• [TASK BRIEF] Transcribe the records below in their entirety, and leave out each image.

• [DATA SHOWN]
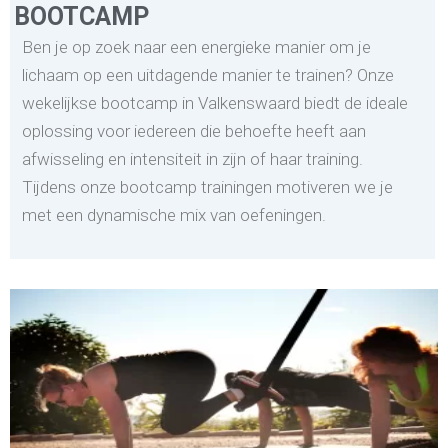
BOOTCAMP
Ben je op zoek naar een energieke manier om je
lichaam op een uitdagende manier te trainen? Onze
wekelijkse bootcamp in Valkenswaard biedt de ideale
oplossing voor iedereen die behoefte heeft aan
afwisseling en intensiteit in zijn of haar training.
Tijdens onze bootcamp trainingen motiveren we je
met een dynamische mix van oefeningen.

• [RESULT OF THE TASK]
BOOTCAMP
Ben je op zoek naar een energieke manier om je
lichaam op een uitdagende manier te trainen? Onze
wekelijkse bootcamp in Valkenswaard biedt de ideale
oplossing voor iedereen die behoefte heeft aan
afwisseling en intensiteit in zijn of haar training.
Tijdens onze bootcamp trainingen motiveren we je
met een dynamische mix van oefeningen.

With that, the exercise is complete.